*Task material*:
● ● ● ● ● ● ●
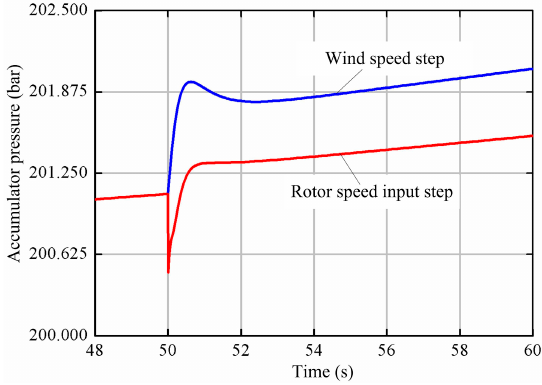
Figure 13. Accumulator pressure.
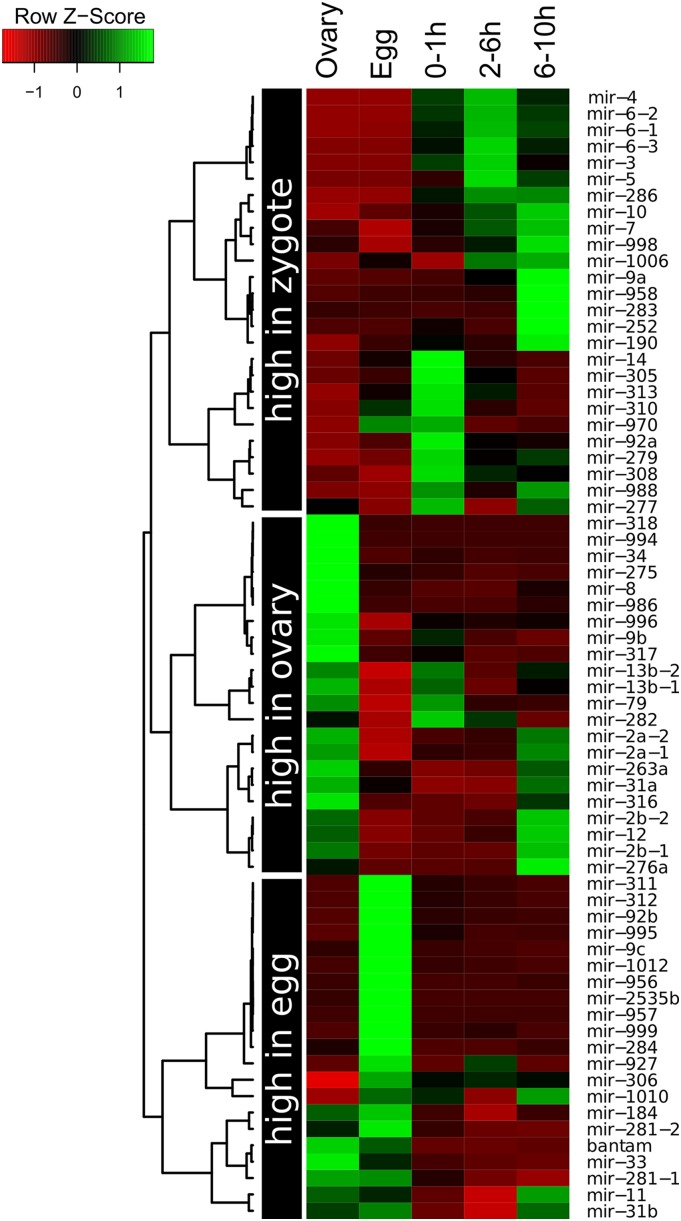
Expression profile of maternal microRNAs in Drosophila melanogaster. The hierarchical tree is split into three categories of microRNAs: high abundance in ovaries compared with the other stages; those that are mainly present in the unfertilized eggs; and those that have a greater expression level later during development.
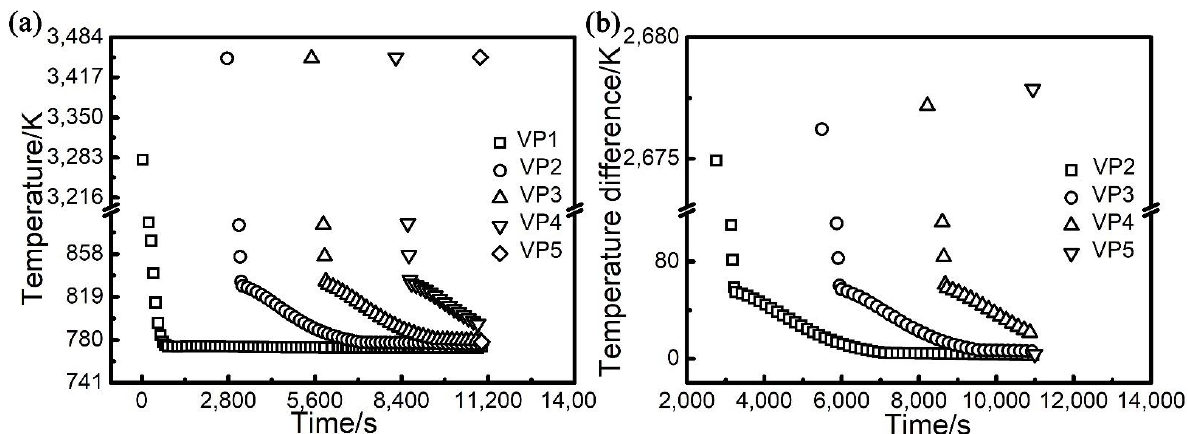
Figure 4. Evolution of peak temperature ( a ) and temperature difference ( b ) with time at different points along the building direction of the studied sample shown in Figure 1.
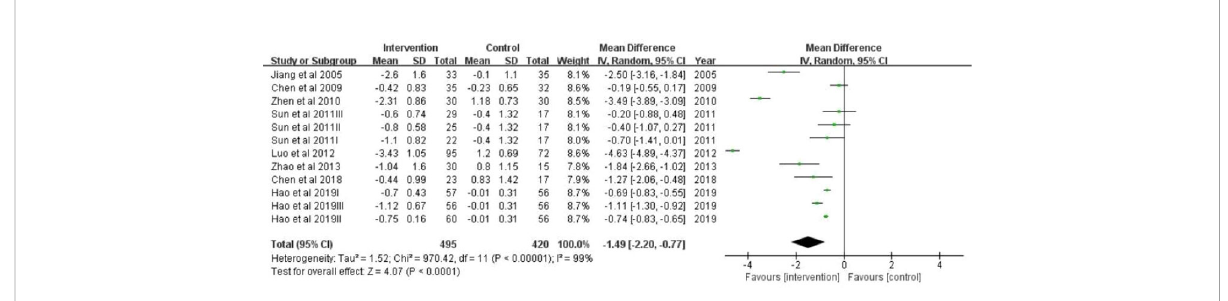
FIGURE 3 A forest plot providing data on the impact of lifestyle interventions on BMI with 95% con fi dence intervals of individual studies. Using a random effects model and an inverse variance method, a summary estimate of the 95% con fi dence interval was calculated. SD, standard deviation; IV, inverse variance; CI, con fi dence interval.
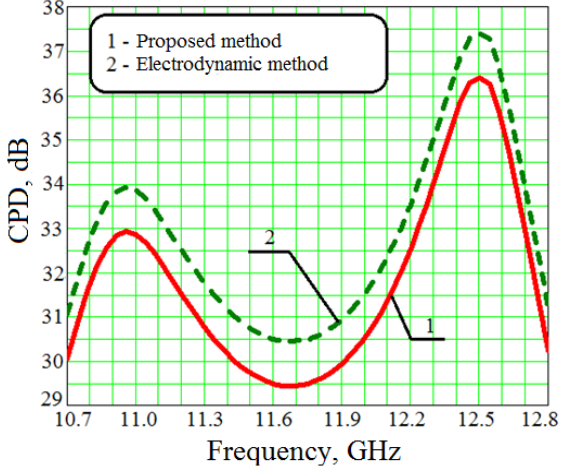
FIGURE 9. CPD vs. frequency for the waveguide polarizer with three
● ● ● ● ● ● ●
None of the pictures should appear; repeat the records exactly otherwise.

Figure 13. Accumulator pressure.
Expression profile of maternal microRNAs in Drosophila melanogaster. The hierarchical tree is split into three categories of microRNAs: high abundance in ovaries compared with the other stages; those that are mainly present in the unfertilized eggs; and those that have a greater expression level later during development.
Figure 4. Evolution of peak temperature ( a ) and temperature difference ( b ) with time at different points along the building direction of the studied sample shown in Figure 1.
FIGURE 3 A forest plot providing data on the impact of lifestyle interventions on BMI with 95% con fi dence intervals of individual studies. Using a random effects model and an inverse variance method, a summary estimate of the 95% con fi dence interval was calculated. SD, standard deviation; IV, inverse variance; CI, con fi dence interval.
FIGURE 9. CPD vs. frequency for the waveguide polarizer with three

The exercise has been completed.